Others recommend small, stepping-stone style goals.
When I was a teacher, and management speak was really beginning to invade the educational sector, goals had to be SMART. I can’t remember what any of the letters stand for anymore, but the gist was that they had to be things you could actually do, in realistic timeframes, and you also had to be able to prove that you had done them (usually for the benefit of your line manager, who had to prove to her line-manager that you had done the things she’d been line-managing you to do, in order for him to prove to his line manager that… and onwards and up the chain of bureaucracy forever).
On the other hand, we are also constantly reminded about the need for ‘balance’. The importance of things like a social life. Relationships. Love? ‘Play’? I once listened to Brene Brown, Texan darling of the self-help scene, discuss the importance of ‘playing’ with Russell Brand in a YouTube video for what must have been half an hour, and I’m still not sure I’d know how to do it properly.
And I understand all that. It’s no good turning into some sort of human truffle pig, relentlessly foraging for one achievement after another, blinkered and sweaty, until you die. But how do you even quantify those healthy human experiences and prioritise them appropriately against your list of ‘goals’ Do you need to start journalling new ‘goals’ that will help you obsess less over your other goals?
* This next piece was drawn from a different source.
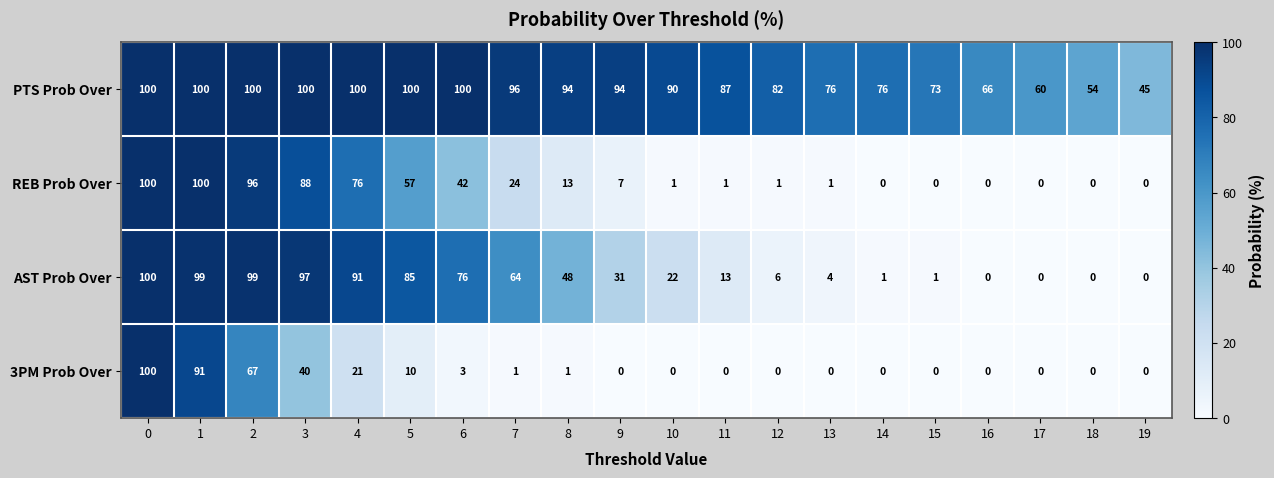

What is the difference between the highest and lowest values at 6?

97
And what would they even be?
- ‘Fall hopelessly in love by March’.
- ‘Have an emotionally revealing moment with a close friend this week.’
- ‘Pause to observe the moment a tiny bird alights on the sodden branch of a pine tree, and reflect on the fragiliity of existence.’
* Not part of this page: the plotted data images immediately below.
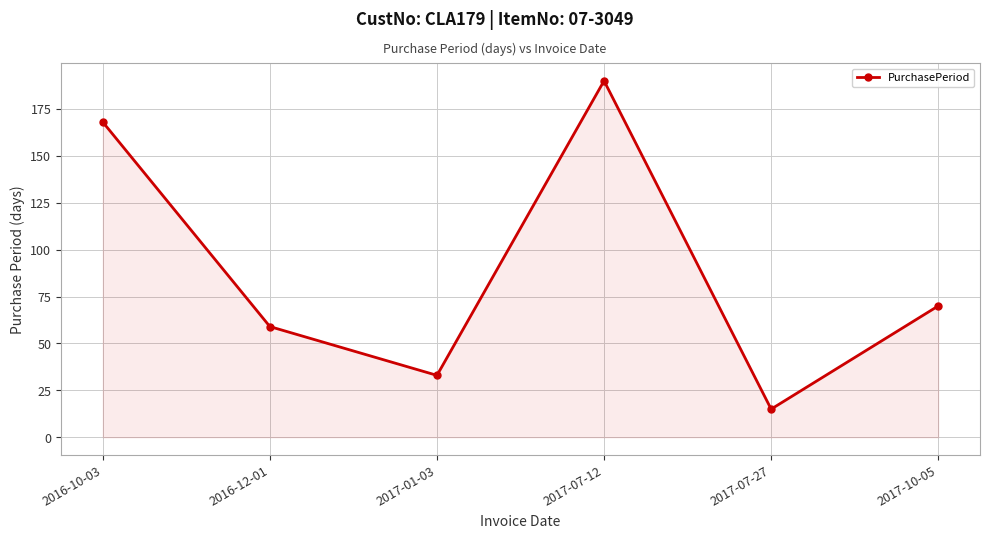

The value at 2017-07-27 is 15. True or false?

True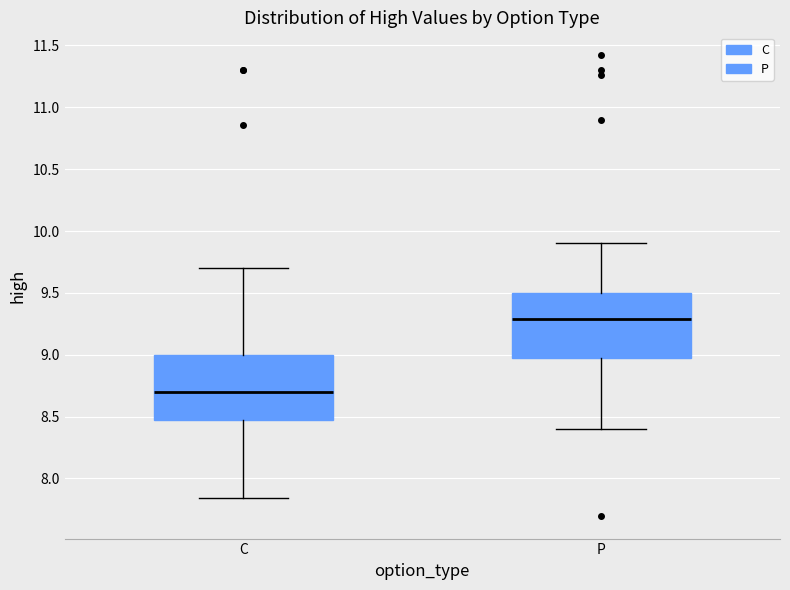

Which box's median line is the lowest?

C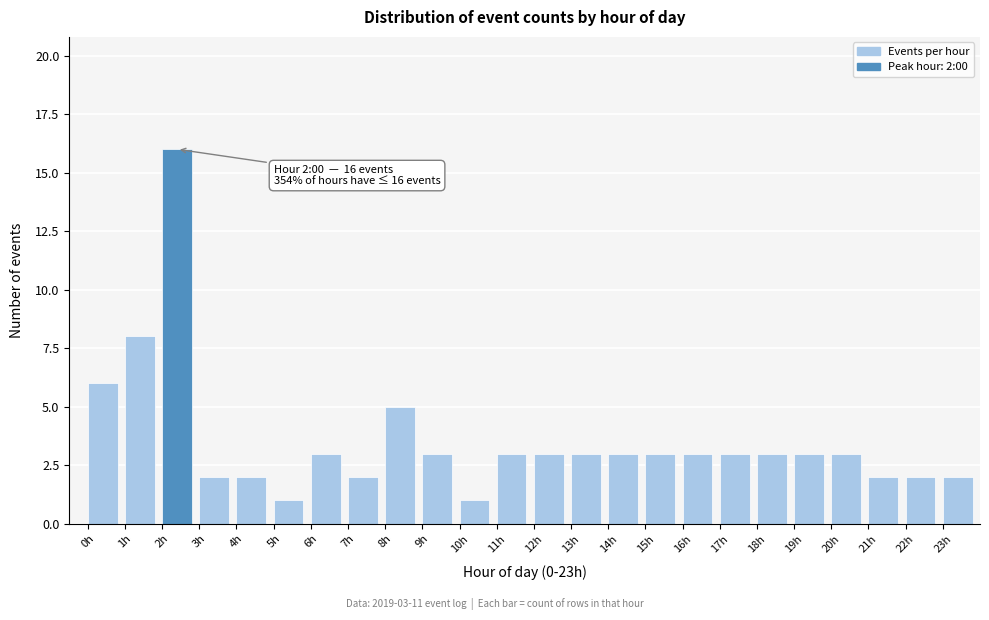

Which range on the x-axis has the tallest bar?

2 to 3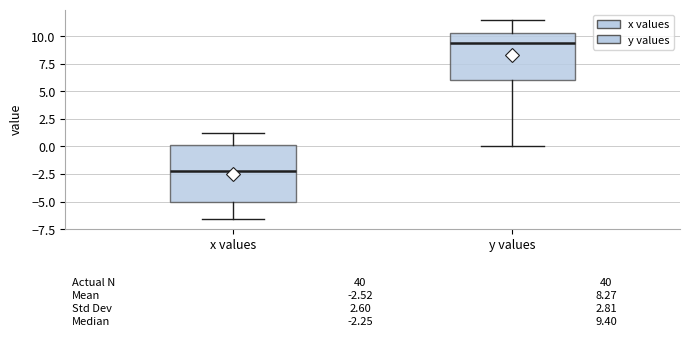

Which box's median line is the highest?

y values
Like most people (apart from those fucking insufferable ones who just don’t seem to worry about any of these things and instead live healthily and happily, moment by moment, like my cat or the Dalai Lama) I have things in my life that I want to do, and be.
But I also don’t want my dreams to become my master and drain all of the spontaneity and joy out of the one life I’m fortunate enough to have been given.
We’re also constantly reminded that outstanding goal-achievers aren’t always the most fulfilled of people. Jim Carey once said ‘I think everybody should get rich and famous and do everything they ever dreamed of so they can see that it’s not the answer.’ However, I’ve also seen Ace Ventura 2: When Nature Calls. So who knows what to think.
So, I’ve decided to set some deliberately modest goals for the year. But, rather than hurdles to race towards and launch myself breathlessly at or over, I’m trying to think of them more like weathervanes. Signs, signals, that the wind seems to be blowing in the right direction. Clues that seem to suggest a bit of forward motion. And, as for life, I’m going to try and let it in with an open mind where I can along the way and see what happens.
I don’t know if this is the right strategy, but I can always reassess in the last week of next January when I’m sure the world will feel as eerily familiar, if just a little different, as it always does.